Lepine et al. (2020) studied the leaching of metals from the denitrifying woodchip bioreactor outflow filled with white ash (Fraxinus americana) or Norway maple (Acer platanoides) woodchips. They found that after 3 weeks of operation, the leaching of metals ceased and remained at a low level, below the known concern. In this study, some of the trace elements remained below the LODs throughout the experiment, including Zn (Fig. 6) and Cd (Fig. 7), while others decreased to a low level after the first few weeks of the experiment (e.g., Co, Cu, and Pb in Fig. 7B). The results were similar to those reported by Lindholm-Lehto et al. (2020). Based on the results, we can agree with Lepine et al. (2020) that the flushing of the woodchip bioreactor and sand filter is highly recommended prior to start-up and water reuse.

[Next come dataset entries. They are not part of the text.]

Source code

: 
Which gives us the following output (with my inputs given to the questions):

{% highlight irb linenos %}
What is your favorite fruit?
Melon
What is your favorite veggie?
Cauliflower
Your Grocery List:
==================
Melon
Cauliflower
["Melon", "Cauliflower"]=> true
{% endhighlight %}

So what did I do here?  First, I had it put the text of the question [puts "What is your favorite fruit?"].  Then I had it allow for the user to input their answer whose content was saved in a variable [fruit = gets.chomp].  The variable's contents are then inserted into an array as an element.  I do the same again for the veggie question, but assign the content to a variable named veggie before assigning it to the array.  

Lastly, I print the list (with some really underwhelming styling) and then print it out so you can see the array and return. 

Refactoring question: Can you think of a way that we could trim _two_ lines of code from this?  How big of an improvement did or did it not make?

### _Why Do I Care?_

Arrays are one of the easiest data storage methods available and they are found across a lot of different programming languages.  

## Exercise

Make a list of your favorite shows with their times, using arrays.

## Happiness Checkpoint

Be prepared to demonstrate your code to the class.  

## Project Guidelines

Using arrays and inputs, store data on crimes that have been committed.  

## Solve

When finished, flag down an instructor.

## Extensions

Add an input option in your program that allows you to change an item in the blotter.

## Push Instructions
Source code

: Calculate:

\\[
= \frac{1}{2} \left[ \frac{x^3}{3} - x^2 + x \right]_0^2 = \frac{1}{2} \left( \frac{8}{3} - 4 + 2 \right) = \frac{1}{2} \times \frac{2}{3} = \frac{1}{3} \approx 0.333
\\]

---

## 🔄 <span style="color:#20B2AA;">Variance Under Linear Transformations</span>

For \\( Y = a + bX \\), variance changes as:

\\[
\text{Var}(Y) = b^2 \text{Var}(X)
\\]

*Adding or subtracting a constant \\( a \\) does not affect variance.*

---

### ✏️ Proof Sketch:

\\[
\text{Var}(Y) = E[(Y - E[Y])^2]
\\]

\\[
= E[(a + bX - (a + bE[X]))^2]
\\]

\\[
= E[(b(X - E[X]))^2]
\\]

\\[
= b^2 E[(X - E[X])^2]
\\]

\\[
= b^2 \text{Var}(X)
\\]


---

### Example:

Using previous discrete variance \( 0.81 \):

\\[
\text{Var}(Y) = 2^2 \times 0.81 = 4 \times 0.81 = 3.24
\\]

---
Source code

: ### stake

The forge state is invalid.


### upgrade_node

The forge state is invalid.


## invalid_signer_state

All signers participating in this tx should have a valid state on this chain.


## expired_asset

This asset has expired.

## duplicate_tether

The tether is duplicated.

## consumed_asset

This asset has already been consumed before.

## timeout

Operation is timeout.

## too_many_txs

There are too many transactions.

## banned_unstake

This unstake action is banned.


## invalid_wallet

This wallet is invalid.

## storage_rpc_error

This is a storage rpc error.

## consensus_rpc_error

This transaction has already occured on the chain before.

Generally, the concentrations of selected elements were very low and remained below the limit values of acute toxicity to aquatic life (US EPA 2017). The highest concentrations were observed at the beginning of the experiment, but the levels decreased rapidly to a lower level after the start-up. A stabilization period can therefore be recommended for this type of process before introducing the raised species. The results suggest that the studied elements did not accumulate in the system or in the fish flesh. This is of great importance because none of the trace elements must pose a risk to the raised species or to fish consumers.

Conclusions

The aim of this experiment was to study the potential risks of reusing RAS outflow water treated with a woodchip bioreactor and sand filter. This was a follow-up study to determine the long-term nitrate removal rate and if any adverse effects occurred in terms of water or fish quality. The results showed that high NO3-N removal and denitrification efficiency were achieved in woodchip denitrification, followed by a slow sand filtration of an experimental RAS. The chemical analyses showed that harmful compounds or elements did not accumulate in the system, although higher concentrations were detected at the beginning of the experiment. This highlights the importance of a sufficient flushing period for the woodchip bioreactor before the start-up of the system when aiming for water reuse. The accumulation of trace elements in fish was also studied. Very low concentrations of Cu, Mn, and Ni were detected. They were even lower in the side-looped systems than in the controls, suggesting that these concentrations may have originated from sources other than the woodchips. Additionally, the concentrations of off-flavors (GSM and MIB) were studied in the circulating water and fish flesh. Significantly higher (p<0.05) concentrations of GSM were detected in the fish flesh of the controls than in the side-looped systems, but this was not observed in the case of MIB. According to our knowledge, this was the first trial to directly study the effect of woodchip-based denitrification on the formation of off-flavors. However, the confirmation of a significant difference and a deeper understanding of the phenomenon require further study.